Uzbek national Futsal organization

Uzbekistan Futsal Federation (Ўзбекистон футзал федерацияси) is the organization that oversees and manages futsal in Uzbekistan. It organizes national championships, cups and other competitions; manages the women's and men's national teams; supports, develops, promotes mini-football and beach soccer.

== History ==
From 2001 to 2002, it operated as the Uzbekistan Mini-Football Federation, from 2004 to 2017 as the Uzbekistan Futsal Federation, from 2017 to 2025 as Uzbekistan Futsal Association under the Football Association. On January 1, 2025, it was reorganized into Uzbekistan Futsal Federation and began operating as a separate organization from the Football Association.

Futsal competitions in Uzbekistan (Higher League, Cup, etc.) were carried out by Uzbekistan Professional Football League from 2017 to 2025.

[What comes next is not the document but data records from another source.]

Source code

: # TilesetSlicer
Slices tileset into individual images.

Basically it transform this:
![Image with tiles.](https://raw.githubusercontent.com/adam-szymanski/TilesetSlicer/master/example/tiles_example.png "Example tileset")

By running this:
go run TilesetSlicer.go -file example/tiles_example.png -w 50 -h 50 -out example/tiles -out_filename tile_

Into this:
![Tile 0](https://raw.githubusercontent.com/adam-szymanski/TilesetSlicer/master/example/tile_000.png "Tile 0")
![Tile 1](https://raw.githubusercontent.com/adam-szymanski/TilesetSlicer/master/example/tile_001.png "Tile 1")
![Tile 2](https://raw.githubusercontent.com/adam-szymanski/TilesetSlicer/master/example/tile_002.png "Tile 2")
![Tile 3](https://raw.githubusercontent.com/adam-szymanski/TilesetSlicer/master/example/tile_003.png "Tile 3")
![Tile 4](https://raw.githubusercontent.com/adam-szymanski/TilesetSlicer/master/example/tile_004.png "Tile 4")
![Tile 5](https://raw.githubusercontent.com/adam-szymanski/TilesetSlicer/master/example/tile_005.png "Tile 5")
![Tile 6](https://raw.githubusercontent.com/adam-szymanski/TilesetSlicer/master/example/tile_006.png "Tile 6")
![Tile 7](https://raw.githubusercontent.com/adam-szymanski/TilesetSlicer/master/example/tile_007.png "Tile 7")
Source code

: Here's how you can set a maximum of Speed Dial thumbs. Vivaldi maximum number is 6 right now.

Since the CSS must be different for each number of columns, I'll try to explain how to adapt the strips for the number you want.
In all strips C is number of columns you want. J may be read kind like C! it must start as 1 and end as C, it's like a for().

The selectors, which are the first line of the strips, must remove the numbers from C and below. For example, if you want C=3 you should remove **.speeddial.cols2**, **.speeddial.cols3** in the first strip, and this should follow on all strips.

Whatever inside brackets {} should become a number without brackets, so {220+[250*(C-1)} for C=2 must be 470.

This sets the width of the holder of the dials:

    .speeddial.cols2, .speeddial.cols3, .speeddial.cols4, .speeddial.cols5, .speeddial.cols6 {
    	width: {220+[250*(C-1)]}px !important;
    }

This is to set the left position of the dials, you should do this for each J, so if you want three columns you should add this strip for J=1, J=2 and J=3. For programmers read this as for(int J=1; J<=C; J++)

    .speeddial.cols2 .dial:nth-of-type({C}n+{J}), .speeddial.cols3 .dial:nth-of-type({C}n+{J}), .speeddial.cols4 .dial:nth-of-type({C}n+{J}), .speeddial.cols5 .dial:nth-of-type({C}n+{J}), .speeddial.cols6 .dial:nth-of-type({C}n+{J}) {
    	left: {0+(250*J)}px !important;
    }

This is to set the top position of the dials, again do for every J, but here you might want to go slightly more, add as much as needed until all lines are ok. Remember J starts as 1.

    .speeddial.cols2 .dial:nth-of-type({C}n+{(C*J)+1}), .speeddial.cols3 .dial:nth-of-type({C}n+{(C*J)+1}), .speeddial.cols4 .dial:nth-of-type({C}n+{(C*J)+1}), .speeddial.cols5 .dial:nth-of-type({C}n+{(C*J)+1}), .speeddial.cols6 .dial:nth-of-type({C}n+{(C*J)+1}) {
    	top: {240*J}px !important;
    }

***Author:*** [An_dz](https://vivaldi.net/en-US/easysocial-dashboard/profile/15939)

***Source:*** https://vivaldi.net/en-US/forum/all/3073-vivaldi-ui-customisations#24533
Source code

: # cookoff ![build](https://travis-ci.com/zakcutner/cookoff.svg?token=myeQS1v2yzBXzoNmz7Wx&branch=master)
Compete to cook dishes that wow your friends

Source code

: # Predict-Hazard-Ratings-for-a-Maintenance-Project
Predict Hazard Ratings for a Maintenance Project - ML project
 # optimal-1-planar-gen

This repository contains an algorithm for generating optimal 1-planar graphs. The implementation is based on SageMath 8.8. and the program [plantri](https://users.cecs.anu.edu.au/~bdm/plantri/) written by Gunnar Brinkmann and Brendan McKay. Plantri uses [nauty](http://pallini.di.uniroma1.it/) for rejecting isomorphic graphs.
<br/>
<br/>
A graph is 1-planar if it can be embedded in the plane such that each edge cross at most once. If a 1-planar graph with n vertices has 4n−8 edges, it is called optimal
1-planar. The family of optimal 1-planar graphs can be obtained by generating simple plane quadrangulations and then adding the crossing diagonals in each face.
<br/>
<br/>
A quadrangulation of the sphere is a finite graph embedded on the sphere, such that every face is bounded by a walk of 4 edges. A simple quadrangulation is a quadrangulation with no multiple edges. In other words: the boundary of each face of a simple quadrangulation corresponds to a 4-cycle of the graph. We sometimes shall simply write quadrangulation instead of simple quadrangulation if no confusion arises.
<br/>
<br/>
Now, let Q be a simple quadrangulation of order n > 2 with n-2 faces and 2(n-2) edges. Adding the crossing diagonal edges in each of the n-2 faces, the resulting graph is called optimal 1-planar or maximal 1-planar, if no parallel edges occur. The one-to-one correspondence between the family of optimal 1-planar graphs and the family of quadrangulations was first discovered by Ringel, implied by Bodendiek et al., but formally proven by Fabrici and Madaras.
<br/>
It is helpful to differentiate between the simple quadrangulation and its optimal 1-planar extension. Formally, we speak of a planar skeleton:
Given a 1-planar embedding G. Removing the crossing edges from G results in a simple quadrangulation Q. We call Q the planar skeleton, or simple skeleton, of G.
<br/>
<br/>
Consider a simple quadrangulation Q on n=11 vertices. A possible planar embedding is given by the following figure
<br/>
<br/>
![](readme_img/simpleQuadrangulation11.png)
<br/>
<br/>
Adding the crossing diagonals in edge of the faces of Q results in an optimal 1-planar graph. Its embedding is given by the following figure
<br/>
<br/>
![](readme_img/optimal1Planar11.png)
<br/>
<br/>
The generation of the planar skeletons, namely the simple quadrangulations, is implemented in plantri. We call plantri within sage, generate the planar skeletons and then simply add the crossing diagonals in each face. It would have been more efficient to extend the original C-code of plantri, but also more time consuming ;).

== Goals and objectives ==
Holding mini-football (futsal) sports competitions; popularize and promote mini-football (futsal) and beach soccer, protect its interests and values; improving the skills of football players, coaches, referees and futsal specialists; support the information, scientific, methodological and technical base of futsal; support for association members, futsal veterans, players, coaches, referees, and individuals whose activities are related to futsal.

== Leadership ==
Lawyer and entrepreneur Bekzod Mamatkulov was elected the chairperson of Uzbekistan Futsal Federation on December 25, 2024.

== Competitions ==
=== Uzbekistan Futsal League ===
The main division of Uzbekistan Futsal tournaments. The country's strongest futsal teams participate in it. Helds since 2007..

=== Uzbekistan Futsal Cup ===
The Uzbekistan Futsal Cup is an annual competition involving teams from Futsal Higher League and the Futsal First League..

=== Uzbekistan Futsal First League ===

The First Futsal League is a competition among professional and semi-professional futsal teams. Clubs compete in the First Futsal League to earn a place in the Higher League.